Economists surveyed by Bloomberg are slashing U.S. growth forecasts, citing relentless trade policy shifts that breed uncertainty, weaken consumer spending, and curb business investment. The S&P 500 fell 1.97%—reflecting the market’s unease—
while Wolfspeed saw a jaw-dropping 52% plunge a day after naming a new CEO to shore up its finances.
Market experts weighed in:
- Brett Kenwell (eToro): “The big worry is inflation staying sticky even as the economy slows.

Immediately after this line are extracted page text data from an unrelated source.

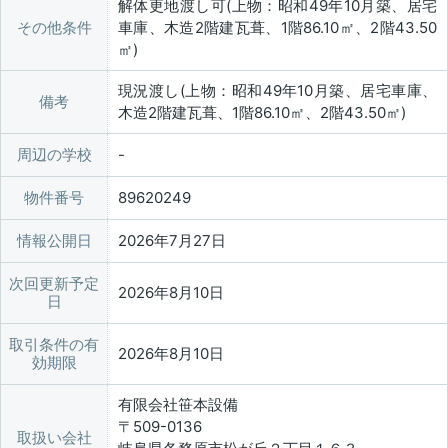
解体更地渡し可(上物：昭和49年10月築、居宅
その他条件
車庫、木造2階建瓦葺、1階86.10㎡、2階43.50
㎡)
現況渡し(上物：昭和49年10月築、居宅車庫、
備考
木造2階建瓦葺、1階86.10㎡、2階43.50㎡)
周辺の学校
物件番号
89620249
情報公開日
2026年7月27日
次回更新予定
2026年8月10日
日
取引条件の有
2026年8月10日
効期限
有限会社笹本設備
〒509-0136
取扱い会社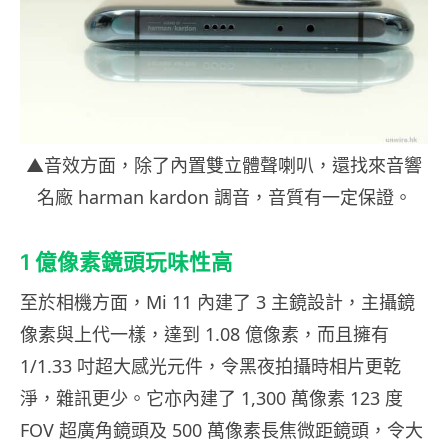
▲音效方面，除了內置雙立體聲喇叭，還找來音響
名廠 harman kardon 調音，音質有一定保證。
1 億像素鏡頭玩味性高
至於相機方面，Mi 11 內建了 3 主鏡設計，主攝鏡
像素與上代一樣，達到 1.08 億像素，而且擁有
1/1.33 吋超大感光元件，令黑夜拍攝時相片更乾
淨，雜訊更少。它亦內建了 1,300 萬像素 123 度
FOV 超廣角鏡頭及 500 萬像素長焦微距鏡頭，令大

But it’s too early to cry ‘stagflation’ unless things get much worse.”
- Michael O’Rourke (JonesTrading): “Investors are still digesting the auto tariff fallout.”
- Jim Baird (Plante Moran Financial Advisors): “It’s hard to plan when no one knows what’s next.”
- Mark Hackett (Nationwide): “The road to recovery looks bumpy, and volatility will stick around until policy uncertainty clears. Historically, April brings a seasonal tailwind, but this year? We’ll see.”
Bank of America, citing EPFR Global data, noted the largest weekly outflow from U.S. equity funds this year, a sign of rattled investors pulling back. Amid this chaos, discretionary spending could take a hit, dragging down the broader economy and corporate earnings.